Firstly, we would like to thank everyone for the kind support and response to our launch. We genuinely had very little expectations and the initial response has been much better than we had anticipated.

In this post, we would like to give a brief overview on the material currently on the website, our plans for future content, and provide a greater in-depth reason for the making of this website.


As of the present moment, we currently have 10 authors, 37 texts and approximately 200 pages worth of material, mostly comprising the most recognisable nationalists and their work such as:

The Coming Revolution (1916) by Pádraig Pearse
The Path To Freedom (1922) by Michael Collins
Principles of Freedom (1921) by Terence MacSwiney
An Argument On Behalf of the Catholics of Ireland (1791) by Wolfe Tone
Speech From The Dock (1803) by Robert Emmet

We have chosen those works first for several reasons, the most obvious being that these works are likely to be the most popular on the website, but also secondly because we wished to gauge support for the service through providing a small sample of texts before deciding to expand onto more niche authors and works.

There should also be a great variety in the works currently available, comprising history, politics, folklore and poetry, from the United Irishmen to the War of Independence.

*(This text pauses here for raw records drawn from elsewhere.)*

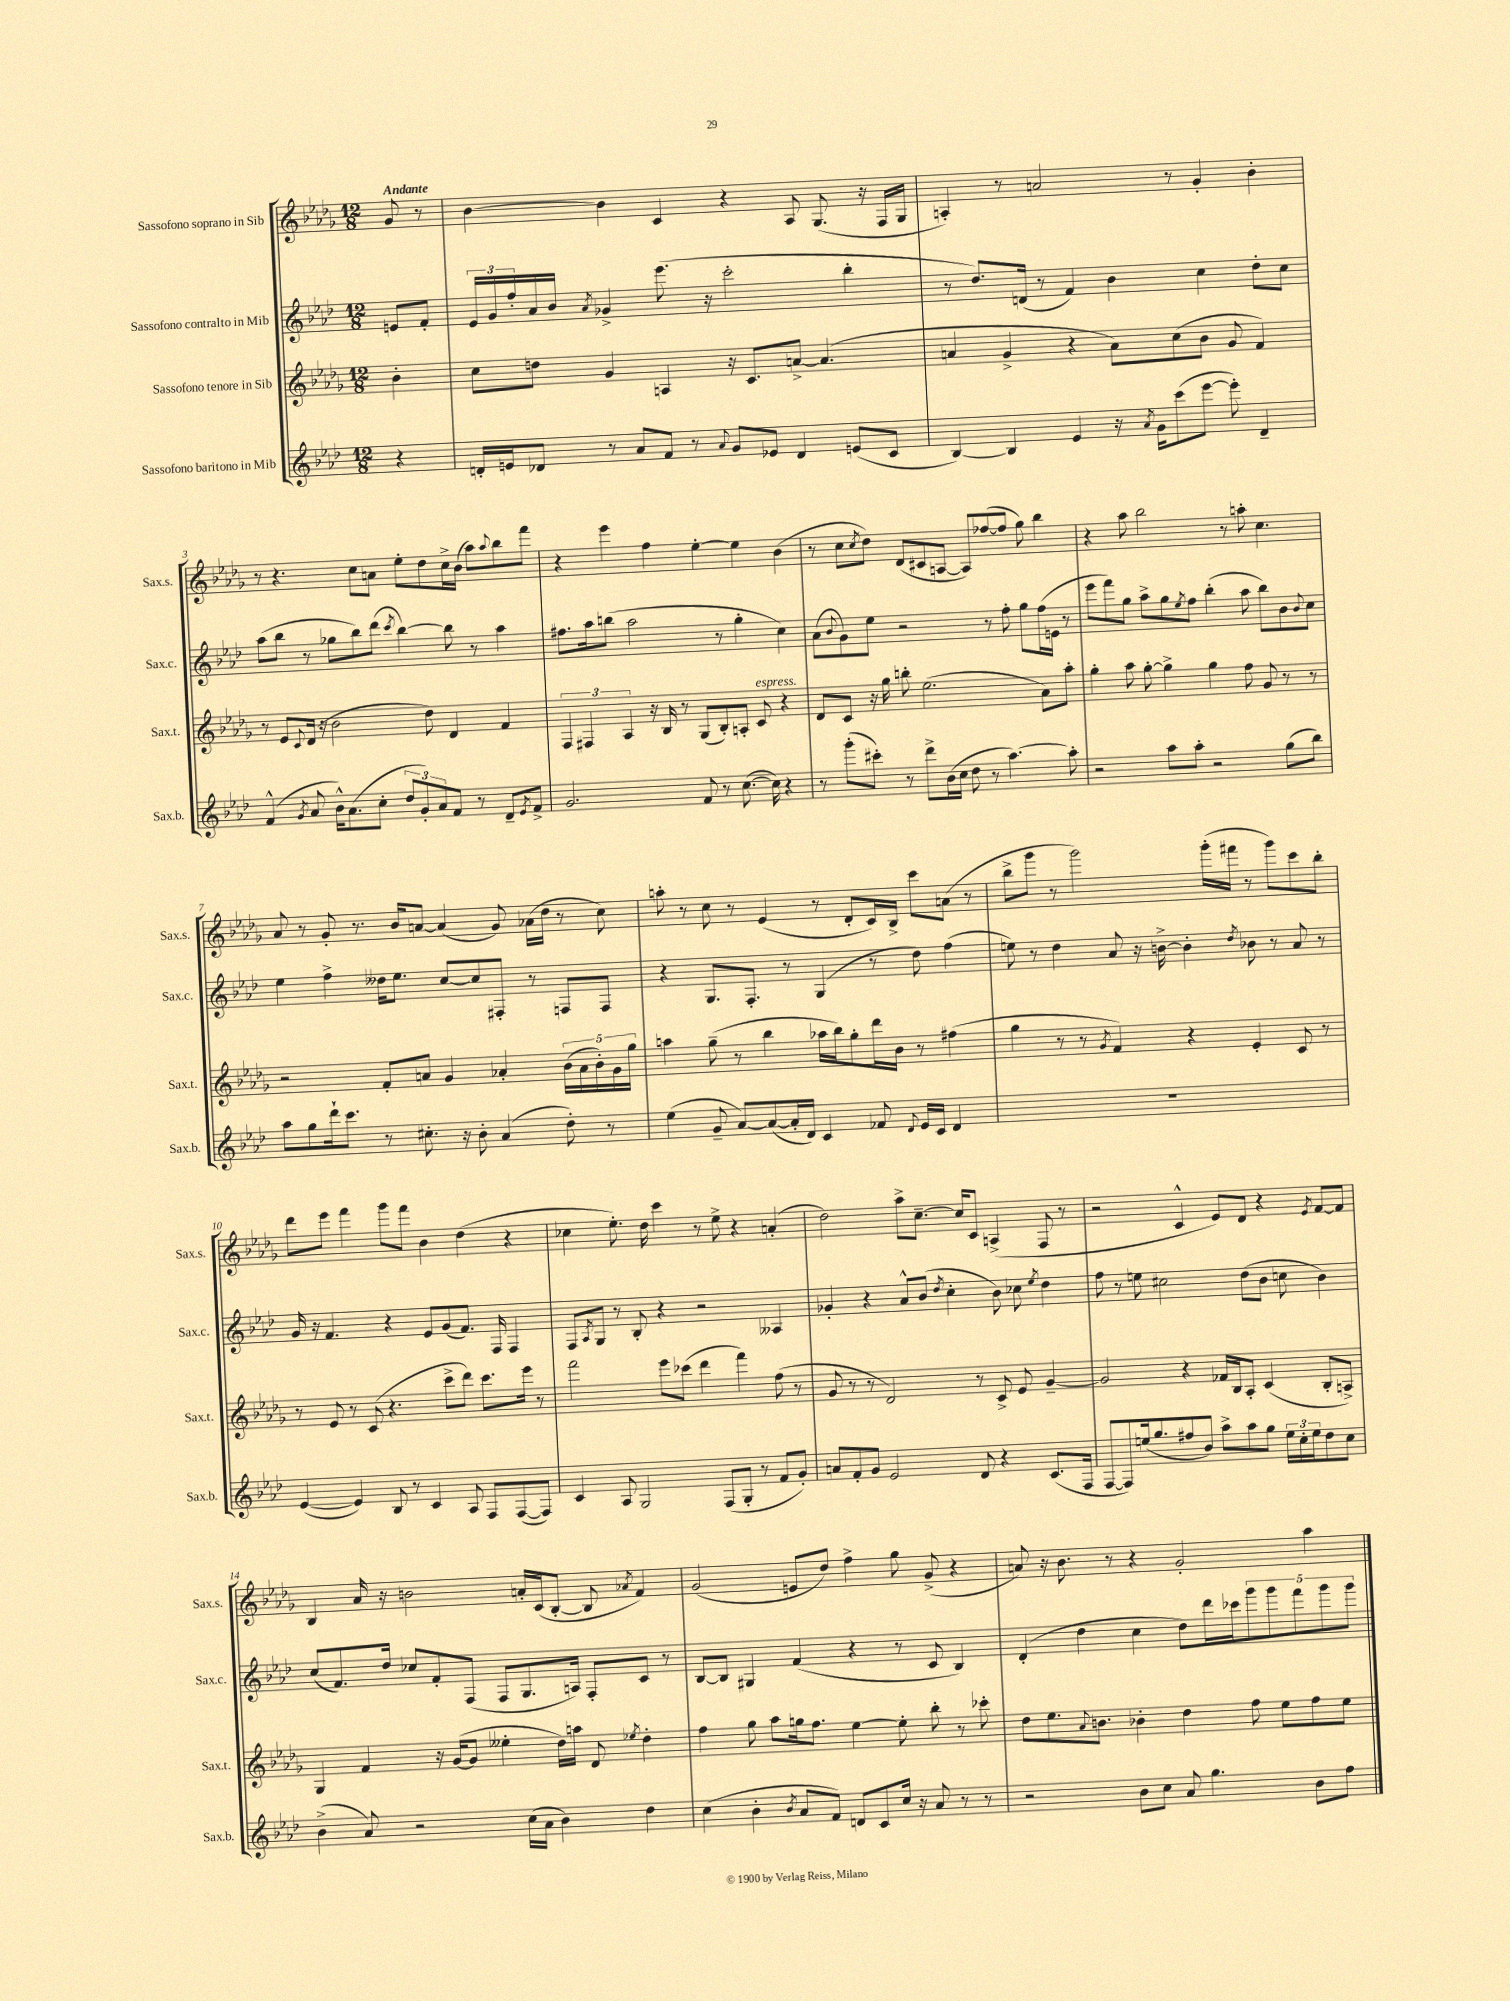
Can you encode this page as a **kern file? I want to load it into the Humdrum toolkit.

**kern	**kern	**kern	**kern
*part4	*part3	*part2	*part1
*staff4	*staff3	*staff2	*staff1
*I"Sassofono baritono in Mib	*I"Sassofono tenore in Sib	*I"Sassofono contralto in Mib	*I"Sassofono soprano in Sib
*I'Sax.b.	*I'Sax.t.	*I'Sax.c.	*I'Sax.s.
*clefG2	*clefG2	*clefG2	*clefG2
*k[b-e-a-d-]	*k[b-e-a-d-g-]	*k[b-e-a-d-]	*k[b-e-a-d-g-]
*M12/8	*M12/8	*M12/8	*M12/8
=	=	=	=
!	!	!	!LO:TX:a:B:t=Andante
4r	4b-'\	8en/L	8g-/
.	.	8f'/J	8r
=1	=1	=1	=1
16dn'/LL	8cc\L	24e-/LL	[4b-\
.	.	24g/	.
16en/J	.	.	.
.	.	24ff'/	.
8d-X/J	8ddn\J	16a-/	.
.	.	16b-/JJ	.
.	.	8qa-/	.
8r	4g-/	4g-X^/	4b-\]
8a-/L	.	.	.
8f/J	4An/	(8.eee-\	4c/
8r	.	.	.
.	.	16r	.
8qqa-/	.	.	.
8g/L	16r	2ccc'\	4r
.	8.c/L	.	.
8e-X/J	.	.	.
4d-/	[8an^/J	.	8A-/
.	(4.a/]	.	(8.G-/
(8en/L	.	4bb-'\	.
.	.	.	16r
8c/J	.	.	16F/LL
.	.	.	16G-/JJ
=2	=2	=2	=2
[4B-/)	4an/	8r	4An'/)
.	.	8.dd-/L)	.
4B-/]	4g-^/	.	8r
.	.	(16dn/Jk	.
.	.	8r	2an/
4e-/	4r	4f/)	.
16r	8a\L)	4b-\	.
8qa-/	.	.	.
16g\KL	.	.	.
(8ccc\	(8cc\	.	8r
[8eee-\J	8b-\J	4cc\	4g-'/
8eee-'\])	8g-/	.	.
4d-~/	4f/)	8dd-'\L	4b-'\
.	.	8cc\J	.
!!LO:LB:g=z
=3	=3	=3	=3
(4f^^/	8r	(8aa-\L	8r
.	8e-/L	8bb-\J	4.r
8qg/	8qqc/	.	.
8a-/	(16d-/Jk	8r	.
.	16r	.	.
16b-^^\KL)	2b-\	8gg-X\L	.
(8.a-\	.	.	.
.	.	8bb-\)	8cc\L
8cc'\J	.	(8ddd-\J	8an\J
.	.	8qccc/	.
12dd-/L	.	[4bb-\)	8ee-'\L
12g'/)	.	.	.
.	8dd-\)	.	8dd-\
12a-/	.	.	.
8f/J	4d-/	8bb-\]	16cc^\L
.	.	.	(16b-\JJ
8r	.	8r	8aa-\L)
.	.	.	8qqaa-/
8d-~/L	4f/	4aa-\	8bb-\
8qe-/	.	.	.
8f^/J	.	.	8fff\J
=4	=4	=4	=4
2.g/	6F/	8.ff#X\L	4r
.	6F#X/	.	.
.	.	16aa-\k	.
.	.	(8bbn\J	4eee-\
.	6A-/	.	.
.	.	2aa-\	.
.	16r	.	4ff\
.	16B-/	.	.
.	8r	.	.
8f/	(8G-/L	.	[4ee-'\
8r	8B-'/)	8r	.
([8.cc\	8An'/J	4gg'\	4ee-\]
!	!LO:TX:a:i:t=espress.	!	!
.	8c/	.	.
16cc\])	.	.	.
4r	4r	4cc\)	(4b-\
=5	=5	=5	=5
8r	8d-/L	(8a-\L	8r
.	.	8qqb-/	.
(8ggg'\L	8c/J	8g\)	8cc\L
.	.	.	8qcc/
8ccc#X'\J)	16r	8ee-\J	8dd-\J)
.	16gg-\	.	.
8r	8bbn'\	2r	(8d-/L
8ddd-^\L	(2.ee-\	.	8c#X/
(16b-\L	.	.	[8An/J
16cc\JJ	.	.	.
8dd-\	.	.	8A/L])
8r	.	8r	([8ff-X/
[4.aa-\)	.	8ff'\	8ff-/J]
.	.	8gg\L	8gg-\)
.	8a-\L)	(16ff\L	4bb-\
.	.	16en\JJ	.
8aa-'\]	8aa-'\J	8r	.
=6	=6	=6	=6
2r	4gg-'\	8eee-\L	4r
.	.	8fff\)	.
.	8aa-\	8gg\J	8aa-\
.	[8gg-'\	8aa-^\L	2bb-\
8aa-\L	4gg-^\]	8gg\	.
.	.	8qee-/	.
8aa-'\J	.	8ff\J	.
2r	4gg-\	(4bb-'\	.
.	.	.	8r
.	8ff\	8aa-\	8aan'\
.	8g-/	8bb-\L)	4.cc\
(8gg\L	8r	8b-\	.
.	.	8qqb-/	.
8bb-\J)	8r	8cc\J	.
!!LO:LB:g=z
=7	=7	=7	=7
8aa-\L	2r	4ee-\	8a-/
8gg\	.	.	8r
16ddd-`\k	.	4ff^\	8g-'/
8.ccc\J	.	.	.
.	.	.	8.r
8r	8f'/L	16dd--X\KL	.
.	.	8.ee-\J	16b-/KL
8.cc#X'\	8an/J	.	[8an/J
.	4g-/	[8cc/L	(4a/]
16r	.	.	.
8b-'\	.	8cc/]	.
(4a-/	4a-X'/	8F#X'/J	8g-/)
.	.	8r	(16a-X\LL
.	.	.	16dd-\JJ
8dd-'\)	(20b-\LL	8Fn/L	8r
.	20a-\	.	.
.	20b-'\)	.	.
8r	.	8F/J	8cc\)
.	20g-\	.	.
.	20gg-\JJ	.	.
=8	=8	=8	=8
(4ee-\	4aan\	4r	8aan'\
.	.	.	8r
8g~/	(8gg-~\	8.G/L	8cc\
[8a-/L)	8r	.	8r
.	.	8.F'/J	.
(8a-/_	4bb-\	.	(4e-/
16a-'/L]	.	8r	.
16d-/JJ)	.	.	.
4c/	16aa-X\LL	(4G/	8r
.	16bb-\J)	.	.
.	8gg-'\	.	8d-'/L
8f-X/	16ddd-\L	8r	16c/L)
.	16b-\JJ	.	16B-^/JJ
8qqd-/	.	.	.
16e-/LL	8r	8dd-\)	8ccc\L
16c/JJ	.	.	.
4d-/	(4ff#X\	(4ff\	(8an\J
.	.	.	8r
=9	=9	=9	=9
1.r	4gg-\	8een\)	8bb-^\L
.	.	8r	8ggg-\J
.	8r	4dd-\	8r
.	8r	.	2ggg-\)
.	8qg-/	.	.
.	4f/)	8a-/	.
.	.	16r	.
.	.	[16bn^\	.
.	4r	4b'\]	.
.	.	.	(16ggg-'\LL
.	.	.	16fff#X\JJ
.	.	8qdd-/	.
.	4e-'/	8b-X\	8r
.	.	8r	8ggg-\L)
.	8c/	8a-/	8ccc\
.	8r	8r	8bb-'\J
!!LO:LB:g=z
=10	=10	=10	=10
([4e-/	8r	16g/	8ddd-\L
.	.	16r	.
.	8e-/	4.f/	8eee-\J
4e-/])	8r	.	4fff\
.	(8c/	.	.
8B-/	4.r	4r	8ggg-\L
8r	.	.	8fff\J
4c/	.	8e-/L	4b-\
.	8ccc^\L	(8g/	.
8A-/	8ddd-\J)	8.f/J)	(4dd-\
8F/L	8.ccc\L	.	.
.	.	16F/	.
([8F/	.	4F/	4r
.	16eee-\Jk	.	.
8F/J])	8r	.	.
=11	=11	=11	=11
4c/	2fff\	8F/L	4cc-X\
.	.	8qA-/	.
.	.	8G/J	.
8A-/	.	8r	8.ee-'\)
2G/	.	8B-'/	.
.	.	.	16dd-\
.	8eee-\L	4r	4ccc\
.	(8ccc-X\J	.	.
.	4ddd-\	2r	8r
(8F/L	.	.	8ee-^\
8G'/J	4fff\)	.	4r
8r	.	.	.
8f/L	(8ff\	4A--X/	(4an'/
8g'/J)	8r	.	.
=12	=12	=12	=12
8an/L	8g-/	4g-X'/	2dd-\)
8f'/	8r	.	.
8g/J	8r	4r	.
2e-/	2d-/)	.	.
.	.	8a-^^/L	8aa-^\L
.	.	(8b-/J	[8.cc~\J
.	.	8qdd-/	.
.	.	4cc'\	.
.	.	.	16cc/KL]
8d-/	8r	.	8c/J
4r	8c^/	8b-\)	(4An^/
.	8e-/	8cc-X\	.
.	.	8qee-/	.
(8.c/L	[4g-~/	4dd-\	8F/
.	.	.	8r
16F/Jk	.	.	.
=13	=13	=13	=13
[8F/L	2g-/]	8ff\	2r
8F/])	.	8r	.
(16een/k	.	8een\	.
8.gg/	.	.	.
.	.	2cc#X\	.
8ff#X/	4r	.	4c^^/
8b-/J)	.	.	.
8aa-^\L	16f-X/LL	.	8e-/L)
.	16B-/J	.	.
8aa-\	8A-'/J	(8dd-\L	8d-/J
8gg\J	(4c/	8b-\J	4r
24ee\LL	.	8ccn\	.
24cc'\	.	.	.
24ee\J	.	.	.
.	.	.	8qe-/
8dd-\	8B-'/L	4b-\)	[8f/L
8cc\J	8An^/J)	.	8f/J]
!!LO:LB:g=z
=14	=14	=14	=14
(4b-^\	4G-/	(8cc/L	4B-/
.	.	8.f/)	.
8a-/)	4f/	.	16a-/
.	.	16dd-/Jk	16r
2r	.	8cc-X/L	2bn\
.	16r	8f'/	.
.	([16g-/KL	.	.
.	8g-/J]	(8F/J	.
.	4ee--X'\	8F/L	.
(16cc\LL	.	8.G/	16an'/LL
16a-\JJ	.	.	(16c/J
4b-\)	16dd-\LL)	.	[8B-'/J
.	16aan\JJ	16An/Jk)	.
.	8d-/	8F'/L	8B-/]
.	8qee-X/	.	8qa-X/
4dd-\	4dd-'\	8c/J	4f/)
.	.	8r	.
=15	=15	=15	=15
(4cc\	4ff\	[8B-/L	(2g-/
.	.	8B-/J]	.
4b-'\	8gg-\	4G#X/	.
.	8aa-\L	.	.
8qb-/	.	.	.
8a-/L	16ggn\k	(4f/	8en/L
.	8.ff\J	.	.
8f/J)	.	.	8dd-/J)
8dn/L	[4ee-\	4r	4ff^\
8c/	.	.	.
16cc/Jk	8ee-'\]	8r	8gg-\
16r	.	.	.
8a-/	8bb-'\	8c/	(8g-^/
8r	8r	4B-/)	4r
8r	8ccc-X'\	.	.
=16	=16	=16	=16
2r	8dd-\L	(4d-'/	8an/)
.	8.ee-\	.	16r
.	.	.	8.b-\
.	.	4dd-\	.
.	8qqa-/	.	.
.	8.bn\J	.	.
.	.	.	8r
8b-\L	4b-X'\	4cc\	4r
8cc\J	.	.	.
8a-/	4dd-\	8dd-\L)	2g-'/
4.gg\	.	16ddd-\L	.
.	.	16ccc-X\J	.
.	8ff\	10ggg\	.
.	.	10ggg\	.
.	8ee-\L	.	.
.	.	10fff\	.
8b-\L	8ff\	.	4aa-\
.	.	10ggg\	.
8ff\J	8ee-\J	.	.
.	.	10ggg\J	.
==	==	==	==
*-	*-	*-	*-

Our short-term plans for future material should include some of the following authors and works:

Rossa’s Recollections, 1838 to 1898 (1898) by Jeremiah O’Donovan Rossa
Phases of Irish History (1920) by Eoin MacNeill
Songs of the Irish Rebels (1913) by Pádraig Pearse
The Crusade of the Period (published 1878) by John Mitchel
The Poems of the Irish Revolutionary Brotherhood (1916) featuring Pearse, Thomas MacDonagh, Joseph Plunkett and Roger Casement
Labour, Nationality and Religion (1910) by James Connolly
A Literary History of Ireland (1899) by Douglas Hyde
The Famine Queen (1900) by Maud Gonne

Of course, there are still some notable omissions, such as Jail Journal by John Mitchel or the Autobiography of Wolfe Tone, which we will try and transcribe as soon as possible. We also hope to publish more Irish language literature in the coming future.

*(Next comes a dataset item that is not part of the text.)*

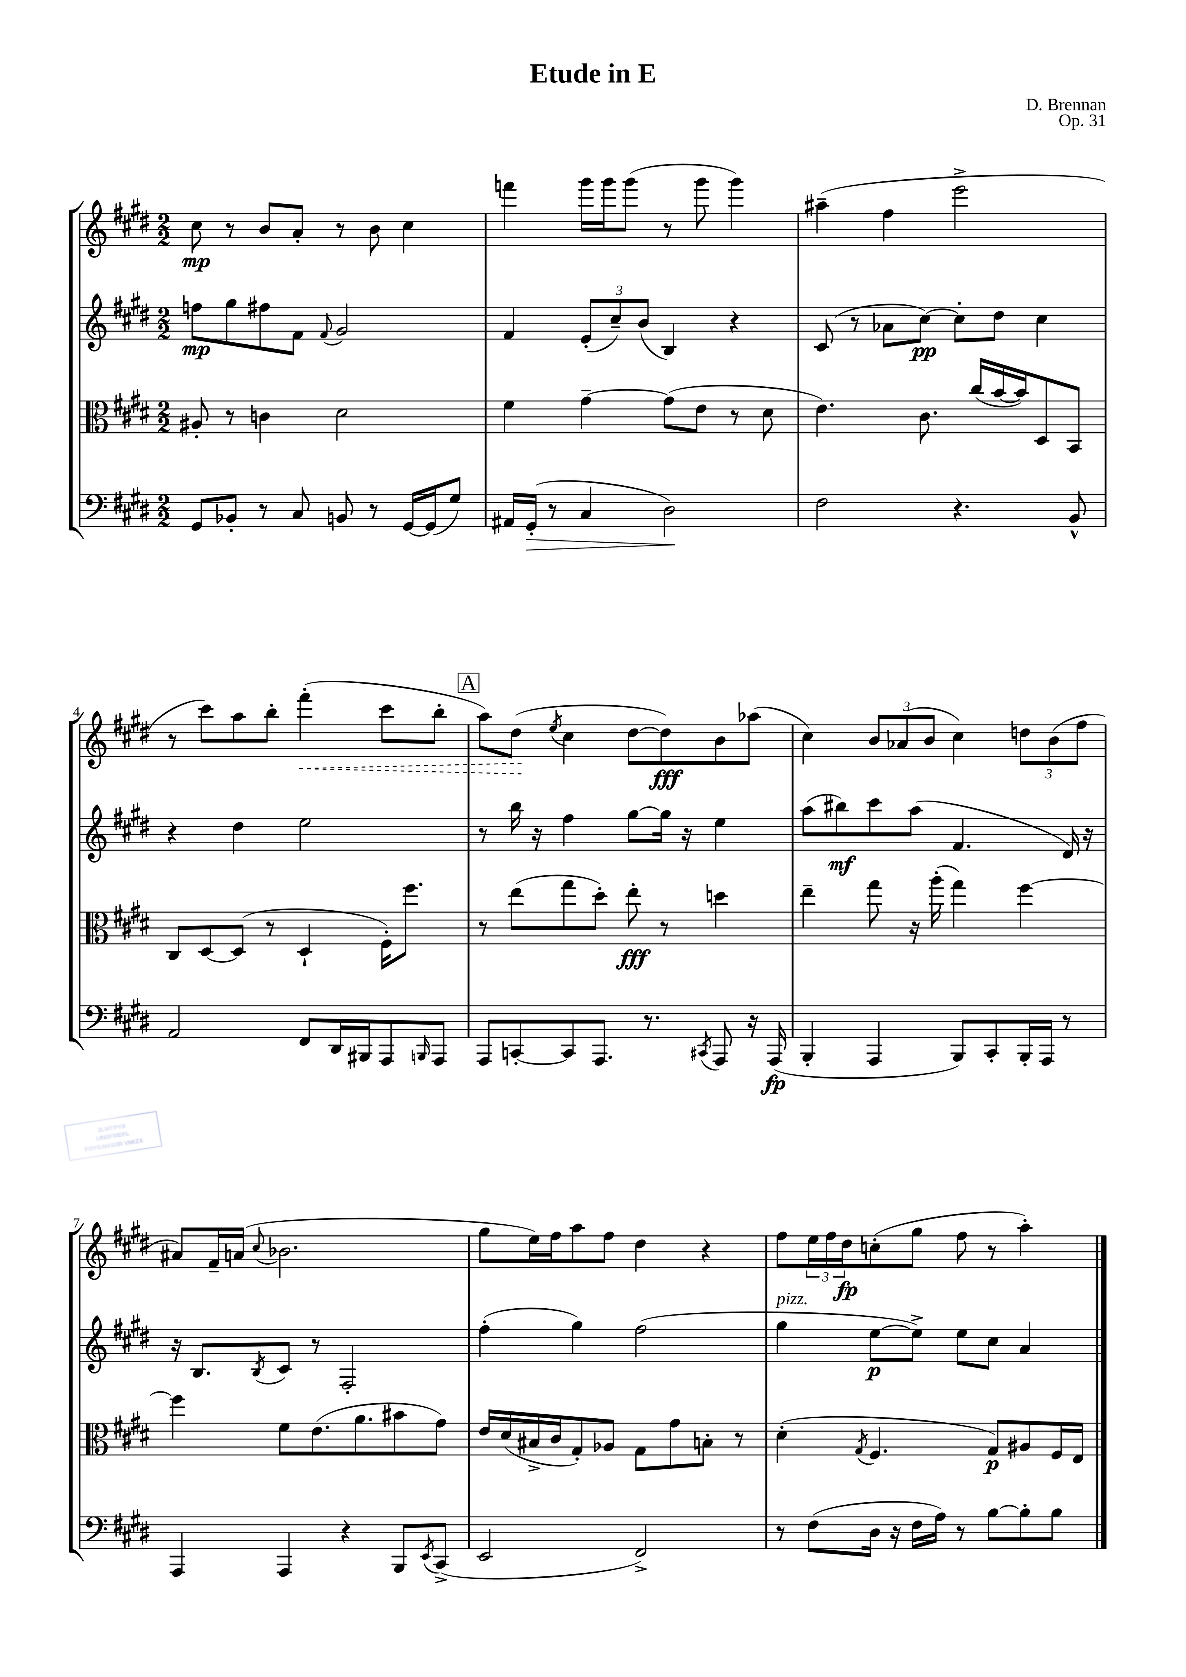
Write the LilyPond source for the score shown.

Long-term, we wish to make the archive as expansive and comprehensive as we can. Irish nationalism has a vast array of hundreds, if not thousands of works spanning the ages from authors well-known and not so well-known, books universally revered and books almost universally forgotten. It is our hope that integrating all of those components into one centralised archive will provide an immense benefit to all those interested in the history and heritage of our country.

We call for and appreciate any help from those who can help us in any capacity with transcribing, scanning or collecting new material. We once again thank all those for the support that has been shown so far.